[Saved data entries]
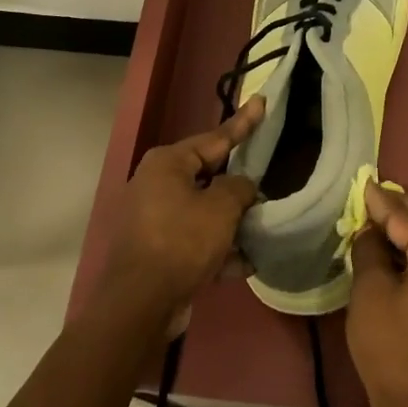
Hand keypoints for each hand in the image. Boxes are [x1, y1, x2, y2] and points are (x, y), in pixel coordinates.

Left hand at [100, 98, 262, 334]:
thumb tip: (242, 186)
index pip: (215, 137)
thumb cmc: (181, 241)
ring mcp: (155, 219)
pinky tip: (246, 263)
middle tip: (267, 179)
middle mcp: (157, 184)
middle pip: (209, 176)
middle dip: (238, 185)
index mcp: (168, 163)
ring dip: (232, 223)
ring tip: (264, 228)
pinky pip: (196, 241)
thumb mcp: (220, 208)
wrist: (140, 304)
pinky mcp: (158, 250)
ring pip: (204, 212)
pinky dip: (219, 250)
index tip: (261, 102)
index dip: (243, 123)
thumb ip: (238, 188)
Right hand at [346, 184, 407, 406]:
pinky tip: (400, 253)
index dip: (381, 201)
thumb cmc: (391, 346)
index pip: (407, 219)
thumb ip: (370, 250)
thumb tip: (371, 230)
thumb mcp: (370, 291)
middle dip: (407, 206)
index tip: (364, 182)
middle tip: (379, 196)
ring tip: (386, 220)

• _WORK ORDER_
Above are the records. Copy every line in them holding "index".

• _RESPONSE TO THIS TASK_
index pip: (215, 137)
index mcp: (168, 163)
index tip: (261, 102)
index dip: (243, 123)
index dip: (381, 201)
index pip: (407, 219)
index tip: (364, 182)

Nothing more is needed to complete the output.